闷雷又响过几声。

这场突如其来的意外,让时芷对那条街的最后记忆,变成了关于傅西泠的画面——

救护车上警示灯闪烁,把破落的街道染成忽明忽暗的冷调蓝色。

一滴雨落在傅西泠眼睫处,他阖了下眼,又缓缓睁开,雨水顺着眼皮折痕滑入眼角。

傅西泠垂着睫毛,唇色浅淡,语速慢、虚,轻声说:“晚点再联系你。”

然后被医护人员询边问症状,边扶着躺进车里,他们往傅西泠手臂上绑了生命检测的类仪器,车门关闭。

被抓的那人在警察们面前直哆嗦,不敢再吵闹,怯声怯气地交代了作案经过。

据说是因为发现附近商户搬走,才起了贼心。

来偷过几次,胆子小。

基本就是偷些酒水饮料、打火机、盆栽之类的小物件,最贵的,是隔壁饭店冰箱里的冷冻牛肉。

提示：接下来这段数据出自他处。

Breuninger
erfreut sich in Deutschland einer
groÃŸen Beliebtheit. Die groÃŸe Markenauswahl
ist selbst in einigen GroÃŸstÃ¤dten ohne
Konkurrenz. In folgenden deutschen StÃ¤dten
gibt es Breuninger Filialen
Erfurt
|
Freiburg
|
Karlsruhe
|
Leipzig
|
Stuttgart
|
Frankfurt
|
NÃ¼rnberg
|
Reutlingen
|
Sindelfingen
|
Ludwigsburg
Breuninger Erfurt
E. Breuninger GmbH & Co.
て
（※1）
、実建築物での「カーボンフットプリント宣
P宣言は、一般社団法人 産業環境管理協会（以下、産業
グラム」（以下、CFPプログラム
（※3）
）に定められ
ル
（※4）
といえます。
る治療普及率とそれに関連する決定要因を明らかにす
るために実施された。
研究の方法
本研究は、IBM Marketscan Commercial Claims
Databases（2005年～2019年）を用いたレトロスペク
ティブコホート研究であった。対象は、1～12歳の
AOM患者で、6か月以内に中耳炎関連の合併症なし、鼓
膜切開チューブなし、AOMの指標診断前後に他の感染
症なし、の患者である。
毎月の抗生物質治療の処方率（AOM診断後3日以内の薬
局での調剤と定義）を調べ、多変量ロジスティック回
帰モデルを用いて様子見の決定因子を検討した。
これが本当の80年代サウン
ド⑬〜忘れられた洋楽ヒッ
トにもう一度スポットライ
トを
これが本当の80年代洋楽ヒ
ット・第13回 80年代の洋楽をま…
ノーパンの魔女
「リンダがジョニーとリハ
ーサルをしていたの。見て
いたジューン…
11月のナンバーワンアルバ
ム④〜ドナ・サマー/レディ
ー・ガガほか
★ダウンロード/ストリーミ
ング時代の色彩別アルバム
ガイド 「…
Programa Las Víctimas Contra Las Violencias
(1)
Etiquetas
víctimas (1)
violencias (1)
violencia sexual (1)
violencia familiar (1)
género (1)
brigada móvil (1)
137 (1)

傅西泠的员工很认真,时芷拒绝无效,被小程开着车把送回了学校。

要不是宿管阿姨不让,小程可能还想把行李箱帮她提上去。

回宿舍后,时芷给傅西泠打过电话,是他一位朋友接的。

他们在泳池派对上见过。

朋友告诉时芷,傅西泠去做头部CT前特地叮嘱过自己,如果她打来电话,就说没大碍。

“急诊这边有熟人,把西泠认出来了,他爸妈和大伯都在。放心吧,不会有问题的。”

到夜里十一点多,雨势由淅淅沥沥转变为倾盆大雨,拍打着宿舍的玻璃窗,把窗外世界变成扭曲模糊的景象。

傅西泠回了电话来。

他声音比之前精神些,还和时芷开玩笑:“轻微脑震,住院观察两天也就没事。其实住院都夸张了,但没办法,我们有钱人都怕死。”

时芷问傅西泠:“你家人还在么?”

“在,寸步不离。明天我二姨、表姐和小叔也要来。”

他家人都见过时芷的照片,她不方便出现在医院里,所以说:“那等你出院,我再去看你。”